- From: Bullard, Claude L (Len) <clbullar@ingr.com>
- Date: Thu, 30 May 2002 08:45:13 -0500
- To: "'Simon St.Laurent'" <simonstl@simonstl.com>, www-tag@w3.org
If the browser is required to validate on demand, (no, not by writing a script that gets the DOM that gets the validation routine, etc, but by a simple button press), then the user at least has the option of returning the results to the originator. It can even be automated as failure results are now for MS systems; the system asks the user for permission to send a message to Microsoft concerning the error. Validation is just one of the options for error detection. That strategy takes advantage of a culture in which the user does feedback software problems to vendors. It is how we do business now and there is no reason to think it won't work for the web.
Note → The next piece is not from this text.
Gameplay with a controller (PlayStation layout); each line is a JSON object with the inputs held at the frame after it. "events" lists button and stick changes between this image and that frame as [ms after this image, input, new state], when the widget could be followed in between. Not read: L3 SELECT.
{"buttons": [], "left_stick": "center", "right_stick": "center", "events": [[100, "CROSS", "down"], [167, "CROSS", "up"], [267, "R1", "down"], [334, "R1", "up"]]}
I don't think it possible to clean up what's out there without involving the customer to vendor loop. That is where the feedback is going. len -----Original Message----- From: Simon St.Laurent [mailto:simonstl@simonstl.com] If I believed that changing the messages the validator provided would have a positive effect, I would suggest it. However, my real point is that the browser is the ultimate arbiter of what works, not the validator. I don't think any level of improvement to the validator - except perhaps turning it into a browser - is going to change that. If you don't modify user-agent behavior, the feedback loop will remain limp and mostly useless.